BEIJING - An article last month in the Beijing Evening News declared that: “one-third of news going viral on microblogs are rumors.” Referring to a survey called China New Media Development Report, 2013, the article cited the "chaos" of China's microblogging platforms. Since then, this form of media has received a wave of mainstream attention in China.
There are two points in particular worth noting. First, the production and dissemination of rumors is mentioned specifically in the report. No matter what one's stance may be on a particular subject, we can all agree that a rumor is a bad thing, typically spread by people with ulterior motives conspiring to sabotage and disrupt social stability.
Thus the propensity toward rumor would seem to mean that tighter controls need to placed on the world of microblogging. But that would be a mistake: microblogging is just a channel for information dissemination and the expression of views. In itself, the Internet does not drive the production of rumors.
As Harvard Law School Professor Cass Sunstein pointed out on his book “On Rumors: How Falsehoods Spread, Why We Believe Them, What Can Be Done,” the proliferation of false and damaging information is exacerbated by the precarious and anxious situation in which the people who hear the rumor live. As to whether people believe the rumor, it depends largely on their existing impression of society before they heard the rumor.
Rumors owe their existence to social conditions. The way to stop false information is to find answers from the community itself rather than limiting the scope and means for disseminating information. Open communication channels provide sufficient information about people's situation and their impression of society. This is precisely how we dry up the sources of rumors.
A low-end mirror
Rather than regulating and "cleaning up" microblogging, the authorites should learn to understand the public through this medium.

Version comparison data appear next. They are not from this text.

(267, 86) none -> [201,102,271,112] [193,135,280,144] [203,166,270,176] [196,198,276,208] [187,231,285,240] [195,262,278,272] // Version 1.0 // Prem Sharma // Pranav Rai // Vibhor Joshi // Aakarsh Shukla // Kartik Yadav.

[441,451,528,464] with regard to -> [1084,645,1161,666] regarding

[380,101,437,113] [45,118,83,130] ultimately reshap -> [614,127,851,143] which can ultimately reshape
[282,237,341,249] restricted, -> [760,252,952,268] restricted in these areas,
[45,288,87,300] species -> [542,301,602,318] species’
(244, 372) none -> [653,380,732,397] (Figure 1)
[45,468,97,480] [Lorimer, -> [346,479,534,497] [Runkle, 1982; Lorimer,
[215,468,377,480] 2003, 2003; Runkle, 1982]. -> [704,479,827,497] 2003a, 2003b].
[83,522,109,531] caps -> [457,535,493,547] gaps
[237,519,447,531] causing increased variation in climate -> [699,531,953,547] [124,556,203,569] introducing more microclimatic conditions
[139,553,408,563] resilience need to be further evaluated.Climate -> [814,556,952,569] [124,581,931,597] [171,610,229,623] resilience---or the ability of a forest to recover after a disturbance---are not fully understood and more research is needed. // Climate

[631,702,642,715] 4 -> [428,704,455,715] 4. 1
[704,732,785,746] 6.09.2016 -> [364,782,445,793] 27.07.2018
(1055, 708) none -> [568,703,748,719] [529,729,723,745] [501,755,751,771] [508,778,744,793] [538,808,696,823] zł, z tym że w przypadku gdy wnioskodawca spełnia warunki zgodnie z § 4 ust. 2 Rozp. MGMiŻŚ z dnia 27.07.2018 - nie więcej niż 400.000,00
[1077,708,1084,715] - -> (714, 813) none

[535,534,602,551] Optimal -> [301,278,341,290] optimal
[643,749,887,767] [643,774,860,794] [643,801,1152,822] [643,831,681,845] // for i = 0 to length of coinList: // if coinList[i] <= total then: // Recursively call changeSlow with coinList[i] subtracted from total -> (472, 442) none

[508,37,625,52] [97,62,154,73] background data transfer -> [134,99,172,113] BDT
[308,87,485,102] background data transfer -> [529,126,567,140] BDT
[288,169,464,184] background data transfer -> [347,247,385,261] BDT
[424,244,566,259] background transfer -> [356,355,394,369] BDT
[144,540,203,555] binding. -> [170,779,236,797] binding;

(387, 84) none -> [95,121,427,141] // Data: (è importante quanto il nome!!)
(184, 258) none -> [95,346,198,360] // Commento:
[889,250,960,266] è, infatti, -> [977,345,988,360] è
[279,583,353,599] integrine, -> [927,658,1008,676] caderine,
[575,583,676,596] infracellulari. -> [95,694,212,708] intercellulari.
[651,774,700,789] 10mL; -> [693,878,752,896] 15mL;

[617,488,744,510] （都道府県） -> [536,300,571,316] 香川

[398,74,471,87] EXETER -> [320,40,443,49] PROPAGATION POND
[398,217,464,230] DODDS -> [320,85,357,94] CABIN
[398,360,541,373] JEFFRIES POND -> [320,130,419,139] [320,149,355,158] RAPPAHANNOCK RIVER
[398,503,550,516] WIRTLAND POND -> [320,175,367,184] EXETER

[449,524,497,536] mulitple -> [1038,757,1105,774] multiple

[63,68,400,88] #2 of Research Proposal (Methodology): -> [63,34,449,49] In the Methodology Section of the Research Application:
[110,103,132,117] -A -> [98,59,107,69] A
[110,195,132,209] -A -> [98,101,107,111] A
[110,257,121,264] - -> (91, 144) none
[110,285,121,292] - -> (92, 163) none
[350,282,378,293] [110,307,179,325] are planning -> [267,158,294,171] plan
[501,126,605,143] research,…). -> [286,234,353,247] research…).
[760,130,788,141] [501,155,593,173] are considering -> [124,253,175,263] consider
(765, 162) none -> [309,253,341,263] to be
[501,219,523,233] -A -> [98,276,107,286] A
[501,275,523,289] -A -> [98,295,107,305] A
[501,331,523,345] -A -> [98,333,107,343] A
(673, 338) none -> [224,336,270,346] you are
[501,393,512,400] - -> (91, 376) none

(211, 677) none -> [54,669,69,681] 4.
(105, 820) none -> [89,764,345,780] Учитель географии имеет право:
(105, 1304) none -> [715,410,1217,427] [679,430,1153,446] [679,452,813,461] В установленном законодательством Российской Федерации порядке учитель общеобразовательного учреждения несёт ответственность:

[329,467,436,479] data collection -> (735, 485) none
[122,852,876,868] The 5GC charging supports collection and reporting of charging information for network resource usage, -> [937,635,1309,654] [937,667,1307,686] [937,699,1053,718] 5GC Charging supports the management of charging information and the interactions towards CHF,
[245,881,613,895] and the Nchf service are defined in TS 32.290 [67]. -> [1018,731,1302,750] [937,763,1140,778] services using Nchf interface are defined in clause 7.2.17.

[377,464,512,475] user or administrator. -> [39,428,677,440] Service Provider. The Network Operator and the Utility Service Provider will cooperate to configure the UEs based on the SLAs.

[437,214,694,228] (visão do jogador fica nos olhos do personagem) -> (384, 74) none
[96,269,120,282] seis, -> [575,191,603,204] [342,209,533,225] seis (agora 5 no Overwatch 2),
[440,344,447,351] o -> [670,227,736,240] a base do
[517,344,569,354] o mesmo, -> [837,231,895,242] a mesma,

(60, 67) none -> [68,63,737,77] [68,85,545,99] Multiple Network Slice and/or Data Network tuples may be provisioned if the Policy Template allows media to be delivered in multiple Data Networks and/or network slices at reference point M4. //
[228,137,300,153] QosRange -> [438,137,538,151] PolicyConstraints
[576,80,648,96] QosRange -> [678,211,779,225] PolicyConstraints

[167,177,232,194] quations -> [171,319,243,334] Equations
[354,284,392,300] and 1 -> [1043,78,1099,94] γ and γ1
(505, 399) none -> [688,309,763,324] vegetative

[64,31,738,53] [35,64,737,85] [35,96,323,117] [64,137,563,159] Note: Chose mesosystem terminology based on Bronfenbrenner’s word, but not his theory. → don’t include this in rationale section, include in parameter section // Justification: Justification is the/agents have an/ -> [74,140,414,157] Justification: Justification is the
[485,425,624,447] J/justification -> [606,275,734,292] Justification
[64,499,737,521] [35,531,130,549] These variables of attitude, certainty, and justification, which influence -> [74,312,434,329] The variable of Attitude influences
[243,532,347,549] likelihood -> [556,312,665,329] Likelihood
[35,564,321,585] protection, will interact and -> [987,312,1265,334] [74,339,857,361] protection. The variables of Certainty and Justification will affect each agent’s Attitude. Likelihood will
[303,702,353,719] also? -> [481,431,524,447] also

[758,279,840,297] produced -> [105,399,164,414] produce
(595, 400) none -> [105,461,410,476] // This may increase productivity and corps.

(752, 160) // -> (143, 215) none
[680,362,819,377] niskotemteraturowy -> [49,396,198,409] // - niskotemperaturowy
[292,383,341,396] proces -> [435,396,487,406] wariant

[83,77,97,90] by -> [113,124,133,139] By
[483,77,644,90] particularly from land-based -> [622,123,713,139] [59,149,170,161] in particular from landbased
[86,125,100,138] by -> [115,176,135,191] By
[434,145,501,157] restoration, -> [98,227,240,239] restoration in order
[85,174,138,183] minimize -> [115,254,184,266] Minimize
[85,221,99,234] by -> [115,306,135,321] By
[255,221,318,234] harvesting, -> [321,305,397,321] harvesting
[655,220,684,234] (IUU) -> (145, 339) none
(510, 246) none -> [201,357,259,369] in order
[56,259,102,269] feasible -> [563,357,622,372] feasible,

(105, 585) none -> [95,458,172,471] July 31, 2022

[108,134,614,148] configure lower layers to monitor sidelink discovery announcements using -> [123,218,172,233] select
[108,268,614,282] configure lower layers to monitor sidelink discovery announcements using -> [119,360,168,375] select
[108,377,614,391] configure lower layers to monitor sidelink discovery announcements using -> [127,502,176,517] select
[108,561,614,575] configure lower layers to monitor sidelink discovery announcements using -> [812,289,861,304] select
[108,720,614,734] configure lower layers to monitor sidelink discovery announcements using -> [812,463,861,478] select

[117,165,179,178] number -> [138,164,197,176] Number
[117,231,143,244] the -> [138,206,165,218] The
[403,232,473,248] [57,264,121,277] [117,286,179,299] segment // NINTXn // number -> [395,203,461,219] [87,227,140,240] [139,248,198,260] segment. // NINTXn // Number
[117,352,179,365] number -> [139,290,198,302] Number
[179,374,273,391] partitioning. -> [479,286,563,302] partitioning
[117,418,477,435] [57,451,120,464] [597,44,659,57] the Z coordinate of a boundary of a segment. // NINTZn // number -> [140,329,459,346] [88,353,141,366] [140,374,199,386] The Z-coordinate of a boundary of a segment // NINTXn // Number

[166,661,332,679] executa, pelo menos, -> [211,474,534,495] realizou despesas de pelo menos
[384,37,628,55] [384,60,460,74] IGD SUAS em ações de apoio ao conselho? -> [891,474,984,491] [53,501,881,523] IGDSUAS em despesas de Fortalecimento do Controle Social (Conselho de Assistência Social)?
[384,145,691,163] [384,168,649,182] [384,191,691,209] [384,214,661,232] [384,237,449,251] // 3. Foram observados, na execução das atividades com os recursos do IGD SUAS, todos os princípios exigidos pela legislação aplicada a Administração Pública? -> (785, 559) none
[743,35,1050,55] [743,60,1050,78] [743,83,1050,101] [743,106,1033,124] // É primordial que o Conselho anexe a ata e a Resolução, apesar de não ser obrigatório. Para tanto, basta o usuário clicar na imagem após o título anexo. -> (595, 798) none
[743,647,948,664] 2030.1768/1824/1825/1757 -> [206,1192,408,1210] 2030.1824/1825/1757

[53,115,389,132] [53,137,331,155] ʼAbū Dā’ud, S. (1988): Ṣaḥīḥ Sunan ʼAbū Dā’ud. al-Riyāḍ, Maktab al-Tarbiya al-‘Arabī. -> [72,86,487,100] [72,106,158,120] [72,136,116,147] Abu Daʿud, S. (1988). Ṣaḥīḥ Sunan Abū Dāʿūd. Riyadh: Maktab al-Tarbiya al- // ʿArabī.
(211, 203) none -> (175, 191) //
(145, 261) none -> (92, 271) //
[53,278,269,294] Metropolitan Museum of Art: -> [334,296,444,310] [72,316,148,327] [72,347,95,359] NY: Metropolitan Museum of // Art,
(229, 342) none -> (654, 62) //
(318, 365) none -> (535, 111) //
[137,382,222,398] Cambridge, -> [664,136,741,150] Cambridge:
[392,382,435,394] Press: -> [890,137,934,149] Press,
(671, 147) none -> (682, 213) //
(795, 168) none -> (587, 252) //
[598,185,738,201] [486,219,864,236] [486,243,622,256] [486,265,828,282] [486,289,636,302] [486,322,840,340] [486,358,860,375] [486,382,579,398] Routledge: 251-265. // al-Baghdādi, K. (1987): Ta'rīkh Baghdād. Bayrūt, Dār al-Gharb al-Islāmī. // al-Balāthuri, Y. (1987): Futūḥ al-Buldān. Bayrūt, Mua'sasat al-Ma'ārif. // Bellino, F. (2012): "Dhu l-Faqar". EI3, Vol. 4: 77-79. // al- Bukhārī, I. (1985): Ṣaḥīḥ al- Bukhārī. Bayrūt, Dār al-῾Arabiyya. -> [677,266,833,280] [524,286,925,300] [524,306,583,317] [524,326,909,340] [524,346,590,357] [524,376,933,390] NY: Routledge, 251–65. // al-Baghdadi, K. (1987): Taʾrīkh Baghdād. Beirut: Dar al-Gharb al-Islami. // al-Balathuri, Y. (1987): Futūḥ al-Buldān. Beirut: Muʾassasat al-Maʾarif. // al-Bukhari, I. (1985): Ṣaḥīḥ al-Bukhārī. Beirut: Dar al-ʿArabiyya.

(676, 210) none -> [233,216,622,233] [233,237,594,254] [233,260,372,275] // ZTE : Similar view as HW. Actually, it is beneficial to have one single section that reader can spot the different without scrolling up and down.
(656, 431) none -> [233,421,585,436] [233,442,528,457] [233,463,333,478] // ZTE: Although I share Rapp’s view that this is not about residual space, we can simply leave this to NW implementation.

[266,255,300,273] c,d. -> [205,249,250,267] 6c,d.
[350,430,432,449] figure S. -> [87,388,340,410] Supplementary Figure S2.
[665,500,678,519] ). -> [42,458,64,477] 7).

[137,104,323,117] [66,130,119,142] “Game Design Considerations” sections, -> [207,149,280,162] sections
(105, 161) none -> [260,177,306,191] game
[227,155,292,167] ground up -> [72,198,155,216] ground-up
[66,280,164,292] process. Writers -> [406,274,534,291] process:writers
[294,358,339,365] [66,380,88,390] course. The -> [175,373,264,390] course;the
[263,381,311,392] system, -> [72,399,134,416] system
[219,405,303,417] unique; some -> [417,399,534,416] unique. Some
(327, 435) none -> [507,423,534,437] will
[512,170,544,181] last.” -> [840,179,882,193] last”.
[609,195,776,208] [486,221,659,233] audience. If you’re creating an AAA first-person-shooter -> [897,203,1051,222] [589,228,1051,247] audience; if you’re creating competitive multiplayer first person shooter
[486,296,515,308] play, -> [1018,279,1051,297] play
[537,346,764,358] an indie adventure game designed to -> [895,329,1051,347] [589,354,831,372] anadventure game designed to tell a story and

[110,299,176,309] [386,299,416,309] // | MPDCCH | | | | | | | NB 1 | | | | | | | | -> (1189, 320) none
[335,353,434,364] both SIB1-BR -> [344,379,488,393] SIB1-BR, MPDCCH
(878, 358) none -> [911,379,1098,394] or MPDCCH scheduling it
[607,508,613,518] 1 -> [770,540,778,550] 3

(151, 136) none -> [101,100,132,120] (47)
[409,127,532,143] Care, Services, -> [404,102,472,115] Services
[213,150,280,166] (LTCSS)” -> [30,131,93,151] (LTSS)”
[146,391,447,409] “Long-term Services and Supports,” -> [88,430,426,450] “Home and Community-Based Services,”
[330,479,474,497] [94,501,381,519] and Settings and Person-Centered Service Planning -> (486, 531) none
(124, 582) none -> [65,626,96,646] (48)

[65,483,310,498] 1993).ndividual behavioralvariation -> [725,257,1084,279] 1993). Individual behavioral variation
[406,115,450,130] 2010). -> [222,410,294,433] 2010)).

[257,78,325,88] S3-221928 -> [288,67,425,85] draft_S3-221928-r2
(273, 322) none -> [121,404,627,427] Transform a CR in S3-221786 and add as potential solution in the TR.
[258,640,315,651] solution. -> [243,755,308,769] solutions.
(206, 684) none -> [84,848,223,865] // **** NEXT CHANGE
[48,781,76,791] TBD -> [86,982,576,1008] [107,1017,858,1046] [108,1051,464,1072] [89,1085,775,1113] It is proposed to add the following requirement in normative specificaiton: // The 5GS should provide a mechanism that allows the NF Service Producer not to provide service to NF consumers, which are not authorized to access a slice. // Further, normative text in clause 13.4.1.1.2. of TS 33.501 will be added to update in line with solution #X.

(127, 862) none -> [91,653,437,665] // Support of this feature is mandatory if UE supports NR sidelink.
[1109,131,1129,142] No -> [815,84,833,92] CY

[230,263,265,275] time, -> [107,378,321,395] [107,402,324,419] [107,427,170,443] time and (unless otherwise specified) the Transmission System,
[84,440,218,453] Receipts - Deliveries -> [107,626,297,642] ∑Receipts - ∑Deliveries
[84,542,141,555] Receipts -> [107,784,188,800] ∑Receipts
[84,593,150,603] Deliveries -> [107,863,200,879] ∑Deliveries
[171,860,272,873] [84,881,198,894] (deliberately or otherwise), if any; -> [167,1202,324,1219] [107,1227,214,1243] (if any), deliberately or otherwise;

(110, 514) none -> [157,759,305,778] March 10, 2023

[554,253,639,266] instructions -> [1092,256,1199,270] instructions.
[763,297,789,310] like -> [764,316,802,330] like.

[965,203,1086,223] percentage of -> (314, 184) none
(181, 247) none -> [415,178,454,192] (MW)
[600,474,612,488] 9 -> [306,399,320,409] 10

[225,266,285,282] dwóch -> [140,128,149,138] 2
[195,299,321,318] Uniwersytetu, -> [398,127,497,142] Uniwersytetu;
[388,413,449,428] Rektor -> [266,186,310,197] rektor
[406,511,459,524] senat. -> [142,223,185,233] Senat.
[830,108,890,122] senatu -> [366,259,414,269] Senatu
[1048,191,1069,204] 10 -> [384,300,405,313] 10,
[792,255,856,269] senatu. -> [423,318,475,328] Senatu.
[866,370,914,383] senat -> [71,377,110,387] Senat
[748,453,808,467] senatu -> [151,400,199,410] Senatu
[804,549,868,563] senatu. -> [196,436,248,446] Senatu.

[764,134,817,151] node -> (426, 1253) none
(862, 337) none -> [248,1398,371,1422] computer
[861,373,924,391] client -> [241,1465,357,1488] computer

The survey showed other noteworthy characteristic of the microbloggers: they don't have particularly high education levels, are young and have low incomes. As a matter of fact, low-income and no-income groups make up the vast majority of users of this medium, at 92.2%.
The data gives the impression that microblogging is low-end so that it doesn't represent the complete reality of society. But on the contrary, this is a reflection of the real world. This result also corresponds very closely to the "Inverted T-shaped social structure theory" put forward by Tsinghua University Professor Li Qiang in 2010.
Li's theory says that according to the fifth national census, China's socio-economic status structure of the employed population is similar to an inverted T. The lower group is too large, and the connection of the lower group with other groups is polarized (or at right-angles). The "structural tension" of various social groups has effects across the entire society, which challenges China's social stability in a way that of a "pyramid-shape" dynamic does, making it more prone to conflicts.
Thus we can judge that it is not microblogging that is low-end but society itself. Since microblogging possesses the nature of “We the media,” clearly exposing social conflicts, the occurrence of so-called chaos is unsurprising. Resentment, unwarranted questioning, abusive and offensive remarks, minimizing serious problems and even the generation and spreading of rumors should come as no surprise.
For this reason, placing tighter controls on microblogging will not resolve social confrontations involving false information. On the contrary, it is by reading and understanding the social reality reflected in this form of media -- and then improving conditions in the real world -- that we will be on the right path to a more stable and unified society.